What you will do – Though the entries contain pictures, the copy you make should hold only the rest, exactly as written.

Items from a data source
---
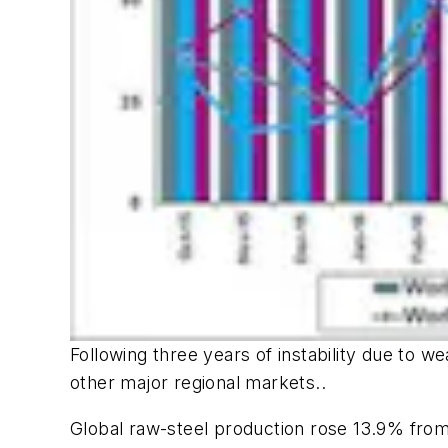
Following three years of instability due to 
other major regional markets..
Global raw-steel production rose 13.9% from F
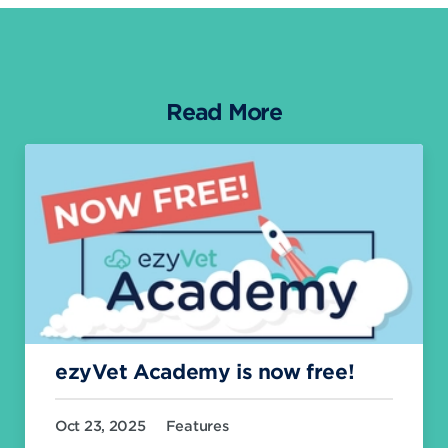
Read More
ezyVet Academy is now free!
Oct 23, 2025
Features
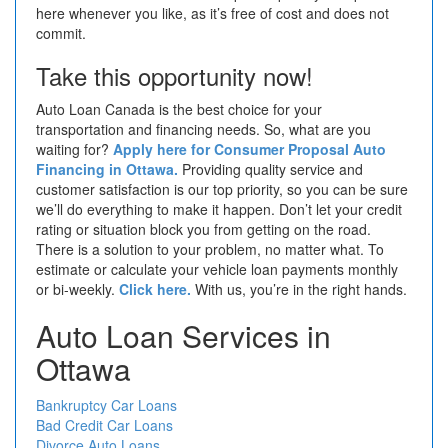
here whenever you like, as it’s free of cost and does not
commit.
Take this opportunity now!
Auto Loan Canada is the best choice for your
transportation and financing needs. So, what are you
waiting for?
Apply here for Consumer Proposal Auto
Financing in Ottawa.
Providing quality service and
customer satisfaction is our top priority, so you can be sure
we’ll do everything to make it happen. Don’t let your credit
rating or situation block you from getting on the road.
There is a solution to your problem, no matter what. To
estimate or calculate your vehicle loan payments monthly
or bi-weekly.
Click here.
With us, you’re in the right hands.
Auto Loan Services in
Ottawa
Bankruptcy Car Loans
Bad Credit Car Loans
Divorce Auto Loans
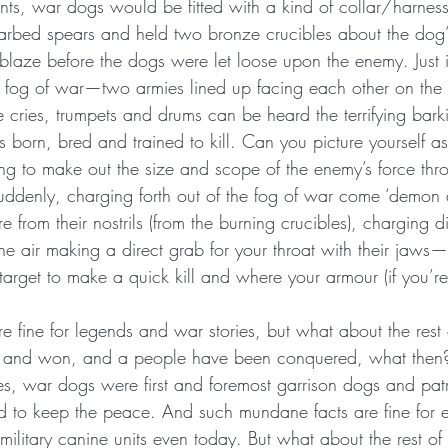
s, war dogs would be fitted with a kind of collar/harnes
rbed spears and held two bronze crucibles about the dog’
laze before the dogs were let loose upon the enemy. Just 
fog of war—two armies lined up facing each other on the b
 cries, trumpets and drums can be heard the terrifying bark
s born, bred and trained to kill. Can you picture yourself as 
ing to make out the size and scope of the enemy’s force thr
uddenly, charging forth out of the fog of war come ‘demon 
e from their nostrils (from the burning crucibles), charging d
he air making a direct grab for your throat with their jaws—
y target to make a quick kill and where your armour (if you’
e fine for legends and war stories, but what about the rest 
st and won, and a people have been conquered, what then?
tes, war dogs were first and foremost garrison dogs and pat
to keep the peace. And such mundane facts are fine for e
military canine units even today. But what about the rest o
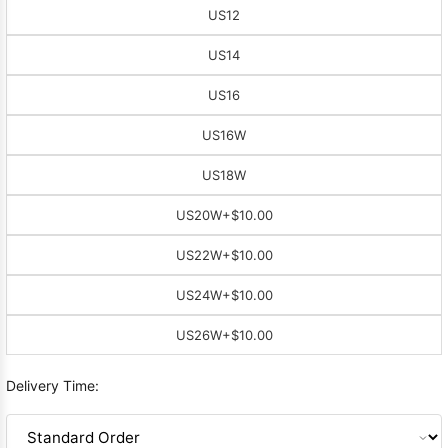
US12
US14
US16
US16W
US18W
US20W
+$10.00
US22W
+$10.00
US24W
+$10.00
US26W
+$10.00
Delivery Time:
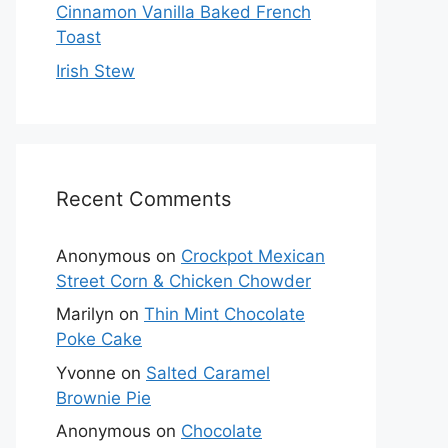
Cinnamon Vanilla Baked French
Toast
Irish Stew
Recent Comments
Anonymous
on
Crockpot Mexican
Street Corn & Chicken Chowder
Marilyn
on
Thin Mint Chocolate
Poke Cake
Yvonne
on
Salted Caramel
Brownie Pie
Anonymous
on
Chocolate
---
Your solution –
Following three years of instability due to 
other major regional markets..
Global raw-steel production rose 13.9% from F
Read More
ezyVet Academy is now free!
Oct 23, 2025
Features
here whenever you like, as it’s free of cost and does not
commit.
Take this opportunity now!
Auto Loan Canada is the best choice for your
transportation and financing needs. So, what are you
waiting for?
Apply here for Consumer Proposal Auto
Financing in Ottawa.
Providing quality service and
customer satisfaction is our top priority, so you can be sure
we’ll do everything to make it happen. Don’t let your credit
rating or situation block you from getting on the road.
There is a solution to your problem, no matter what. To
estimate or calculate your vehicle loan payments monthly
or bi-weekly.
Click here.
With us, you’re in the right hands.
Auto Loan Services in
Ottawa
Bankruptcy Car Loans
Bad Credit Car Loans
Divorce Auto Loans
s, war dogs would be fitted with a kind of collar/harnes
rbed spears and held two bronze crucibles about the dog’
laze before the dogs were let loose upon the enemy. Just 
fog of war—two armies lined up facing each other on the b
 cries, trumpets and drums can be heard the terrifying bark
s born, bred and trained to kill. Can you picture yourself as 
ing to make out the size and scope of the enemy’s force thr
uddenly, charging forth out of the fog of war come ‘demon 
e from their nostrils (from the burning crucibles), charging d
he air making a direct grab for your throat with their jaws—
y target to make a quick kill and where your armour (if you’
e fine for legends and war stories, but what about the rest 
st and won, and a people have been conquered, what then?
tes, war dogs were first and foremost garrison dogs and pat
to keep the peace. And such mundane facts are fine for e
military canine units even today. But what about the rest o
US12
US14
US16
US16W
US18W
US20W
+$10.00
US22W
+$10.00
US24W
+$10.00
US26W
+$10.00
Delivery Time:
Cinnamon Vanilla Baked French
Toast
Irish Stew
Recent Comments
Anonymous
on
Crockpot Mexican
Street Corn & Chicken Chowder
Marilyn
on
Thin Mint Chocolate
Poke Cake
Yvonne
on
Salted Caramel
Brownie Pie
Anonymous
on
Chocolate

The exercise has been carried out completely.